TASK REQUIREMENTS:
- 1) Name every person mentioned by name in the Saunders v Foschi court decision.
- 2) Write the next few sentences of the Saunders v Foschi court decision, picking up after its final sentence.

Saunders v Foschi
2025 NY Slip Op 02048 [237 AD3d 485]
April 8, 2025
Appellate Division, First Department
Published by New York State Law Reporting Bureau pursuant to Judiciary Law § 431.
As corrected through Wednesday, June 4, 2025


[*1]
 John W. Saunders, Appellant,
v
Sandra Foschi et al., Respondents.

Pryor Cashman LLP, New York (Joseph S. Jacobs of counsel), for appellant.

Charter Williams, P.C., Brooklyn (Charter Williams of counsel), for respondents.


HEADNOTES


Contracts - Breach or Performance of Contract - Attorneys' Fees and Costs Incurred in Connection with Enforcement of Agreement

Order, Supreme Court, New York County (Suzanne J. Adams, J.), entered May 15, 2024, which to the extent appealed from as limited by the briefs, denied plaintiff's motion for summary judgment on his cause of action for breach of contract, unanimously reversed, on the law, with costs, and the motion granted.

In 2018 the parties entered into a representation agreement under which plaintiff served as defendants' representative in connection with the purchase of a radio station. The representation agreement contains a provision permitting a party to recover costs, including reasonable attorneys' fees, if required to take legal action to enforce its terms. The purchase of the radio station was completed in late 2018, but defendants did not pay plaintiff his full commission under the agreement.

INFORMATION SHOWN:
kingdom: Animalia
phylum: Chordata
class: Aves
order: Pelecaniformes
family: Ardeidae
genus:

RESULTS IN ORDER:
- 1) John W. Saunders, Sandra Foschi, Joseph S. Jacobs, Charter Williams, Suzanne J. Adams

- 2)
In February 2019, plaintiff commenced an action seeking payment of his commission as well as attorneys' fees and costs incurred in connection with his enforcement of the representation agreement. This Court affirmed a summary judgment award in plaintiff's favor for the commission fee, as well as attorneys' fees and costs accrued through April 30, 2020 (see Saunders v Foschi, 209 AD3d 512, 512 [1st Dept 2022], lv dismissed 39 NY3d 1068 [2023]). Defendants, however, failed to pay any of the fees and costs awarded to plaintiff. Plaintiff then commenced this action to recover attorneys' fees, costs, and expenses accrued from and after May 1, 2020, as provided for by the representation agreement.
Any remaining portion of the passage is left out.